Sorry, Haters (2005)
5/10
Brave but fumbled attempt to capture the reasons for 9/11
14 January 2007
The idea of this film is that you can push any man so hard that he will eventually snap and turn violent -- and if he doesn't turn violent, you can just commit the violence yourself and frame him for it. It is an illustration and an allegory of the relationship that's existed between Muslim Arabs and the rest of the world for many decades. When they complain about the humiliations inflicted on them by the West, this is precisely what they mean. The whole faux-benevolent "trust me" attitude on the part of the most sinister exploiters, the foisting of Western values on them by people spouting nauseating "PC" platitudes, the spectacle of Europeans and Americans loudly proclaiming themselves victims even as they occupy, by deception and terror, Arab land, the daily metastasizing spread of Western popular culture -- all of this is mirrored in this film.
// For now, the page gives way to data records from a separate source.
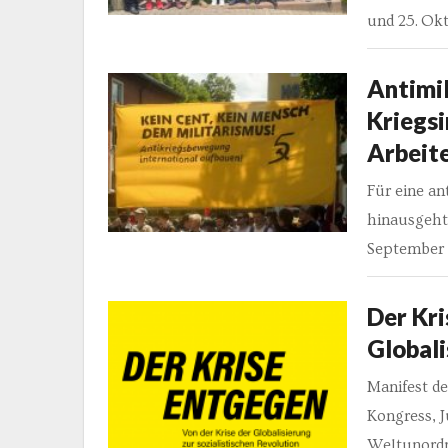
und 25. Okt
Antimil
Kriegsi
Arbeite
Für eine an
hinausgeht 
September 
Der Kri
Globali
Manifest de
Kongress, J
Weltunordn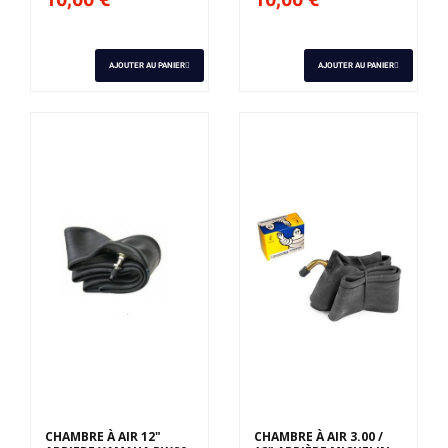
AJOUTER AU PANIER
AJOUTER AU PANIER
CHAMBRE À AIR 12"
CHAMBRE À AIR 3.00 /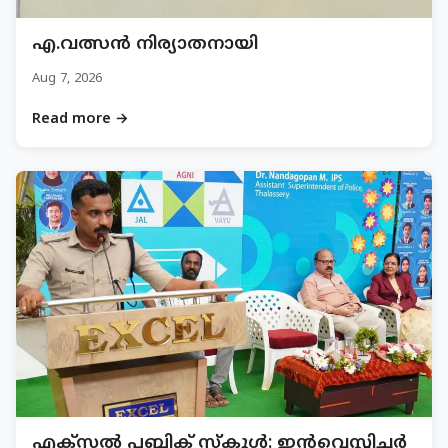
എ.വത്സൻ നിര്യാതനായി
Aug 7, 2026
Read more →
എക്സൽ പബ്ലിക് സ്കൂൾ: ഇൻവെസ്റ്റിച്ചർ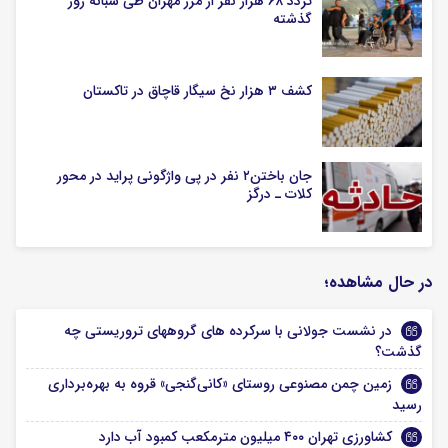
تردد ۶۸ هزار نفر از مرز مهران طی شبانه روز
گذشته
کشف ۳ هزار نخ سیگار قاچاق در تاکستان
جان باختن۲ نفر در پی واژگونی پراید در محور
کلات ـ درگز
در حال مشاهده؛
در نشست جولانی با سرکرده های گروههای تروریستی چه
گذشت؟
زمین چمن مصنوعی روستای «کانی‌گنجی» قروه به بهره‌برداری
رسید
کشاورزی تهران ۴۰۰ میلیون مترمکعب کمبود آب دارد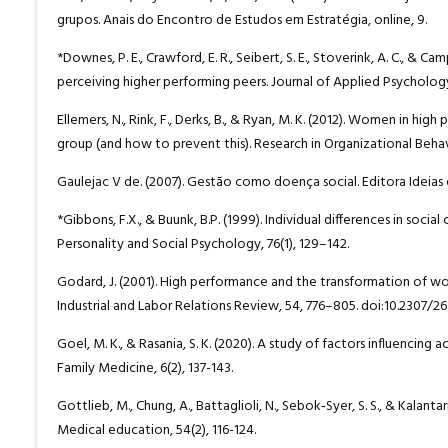
grupos. Anais do Encontro de Estudos em Estratégia, online, 9.
*Downes, P. E., Crawford, E. R., Seibert, S. E., Stoverink, A. C., & 
perceiving higher performing peers. Journal of Applied Psychology,
Ellemers, N., Rink, F., Derks, B., & Ryan, M. K. (2012). Women in 
group (and how to prevent this). Research in Organizational Behavio
Gaulejac V de. (2007). Gestão como doença social. Editora Ideias e
*Gibbons, F.X., & Buunk, B.P. (1999). Individual differences in soc
Personality and Social Psychology, 76(1), 129–142.
Godard, J. (2001). High performance and the transformation of w
Industrial and Labor Relations Review, 54, 776–805. doi:10.2307/26
Goel, M. K., & Rasania, S. K. (2020). A study of factors influenc
Family Medicine, 6(2), 137-143.
Gottlieb, M., Chung, A., Battaglioli, N., Sebok‐Syer, S. S., & Kalan
Medical education, 54(2), 116-124.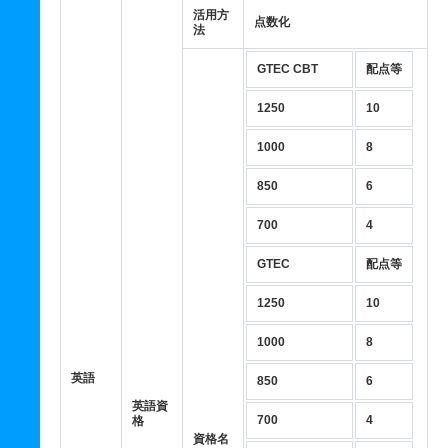
活用方
点数化
法
GTEC CBT
配点等
1250
10
1000
8
850
6
700
4
GTEC
配点等
1250
10
1000
8
英語
850
6
英語資
700
4
格
資格名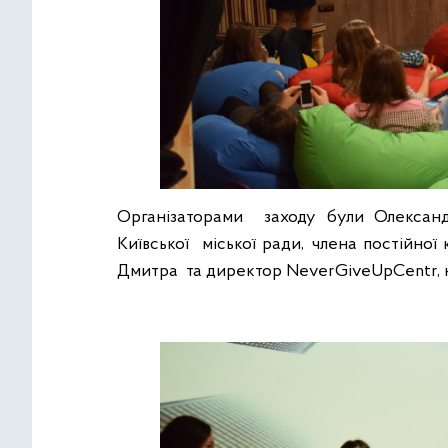
Організаторами заходу були Олександ
Київської міської ради, члена постійної 
Дмитра та директор NeverGiveUpCentr, на 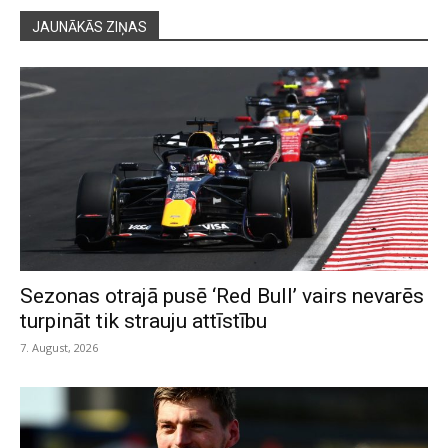
JAUNĀKĀS ZIŅAS
Sezonas otrajā pusē ‘Red Bull’ vairs nevarēs
turpināt tik strauju attīstību
7. August, 2026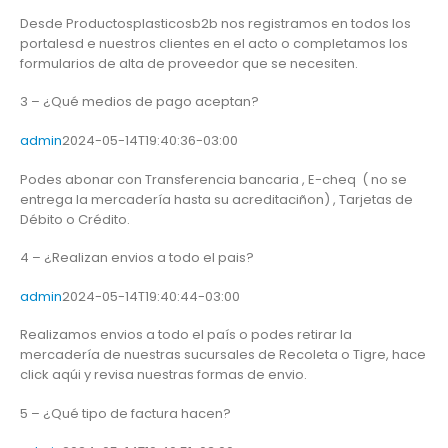
Desde Productosplasticosb2b nos registramos en todos los
portalesd e nuestros clientes en el acto o completamos los
formularios de alta de proveedor que se necesiten.
3 – ¿Qué medios de pago aceptan?
admin
2024-05-14T19:40:36-03:00
Podes abonar con Transferencia bancaria , E-cheq ( no se
entrega la mercadería hasta su acreditaciñon) , Tarjetas de
Débito o Crédito.
4 – ¿Realizan envios a todo el pais?
admin
2024-05-14T19:40:44-03:00
Realizamos envios a todo el país o podes retirar la
mercadería de nuestras sucursales de Recoleta o Tigre, hace
click aqúi y revisa nuestras formas de envio.
5 – ¿Qué tipo de factura hacen?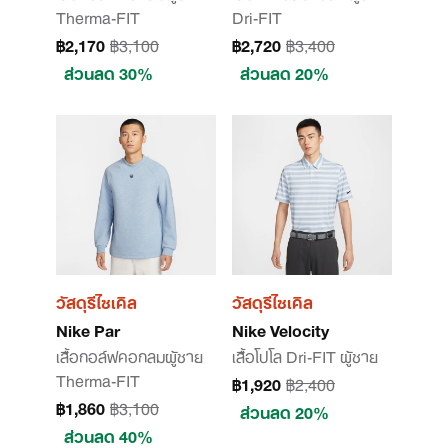
Therma-FIT
Dri-FIT
฿2,170
฿3,100
฿2,720
฿3,400
ส่วนลด 30%
ส่วนลด 20%
วัสดุรีไซเคิล
วัสดุรีไซเคิล
Nike Par
Nike Velocity
เสื้อกอล์ฟคอกลมผู้ชาย
เสื้อโปโล Dri-FIT ผู้ชาย
Therma-FIT
฿1,920
฿2,400
฿1,860
฿3,100
ส่วนลด 20%
ส่วนลด 40%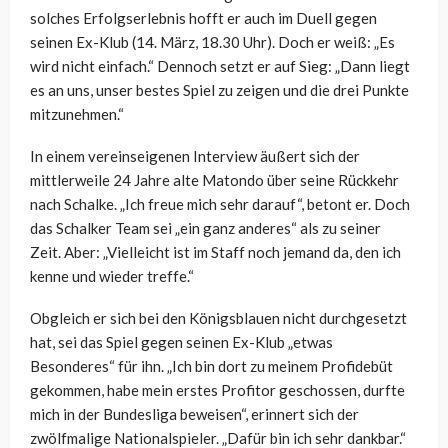
solches Erfolgserlebnis hofft er auch im Duell gegen
seinen Ex-Klub (14. März, 18.30 Uhr). Doch er weiß: „Es
wird nicht einfach.“ Dennoch setzt er auf Sieg: „Dann liegt
es an uns, unser bestes Spiel zu zeigen und die drei Punkte
mitzunehmen.“
In einem vereinseigenen Interview äußert sich der
mittlerweile 24 Jahre alte Matondo über seine Rückkehr
nach Schalke. „Ich freue mich sehr darauf“, betont er. Doch
das Schalker Team sei „ein ganz anderes“ als zu seiner
Zeit. Aber: „Vielleicht ist im Staff noch jemand da, den ich
kenne und wieder treffe.“
Obgleich er sich bei den Königsblauen nicht durchgesetzt
hat, sei das Spiel gegen seinen Ex-Klub „etwas
Besonderes“ für ihn. „Ich bin dort zu meinem Profidebüt
gekommen, habe mein erstes Profitor geschossen, durfte
mich in der Bundesliga beweisen“, erinnert sich der
zwölfmalige Nationalspieler. „Dafür bin ich sehr dankbar.“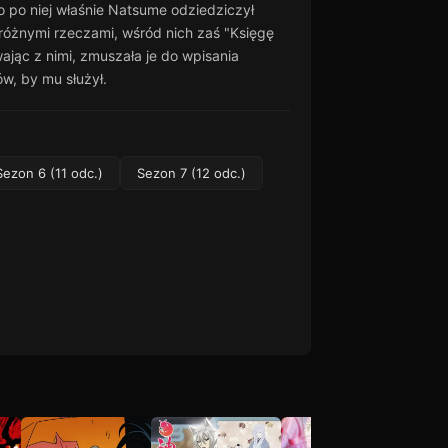
 po niej właśnie Natsume odziedziczył
z różnymi rzeczami, wśród nich zaś "Księgę
ając z nimi, zmuszała je do wpisania
w, by mu służył.
Sezon 6 (11 odc.)
Sezon 7 (12 odc.)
And what motivates the exploiters? Not illusions of benevolence, not even money. It is a lust for power that is itself a form of insanity. The reasons are so twisted you simply would not believe them.

The film conveys all of this rather amateurishly. The plot is ridiculously fumbled. Robin Wright's performance is nothing but a lot of scenery-chewing. (A couple of her more over-the-top scenes actually provoke giggles.) But the idea is a good one, even if it hasn't yet found a cast and crew worthy of it.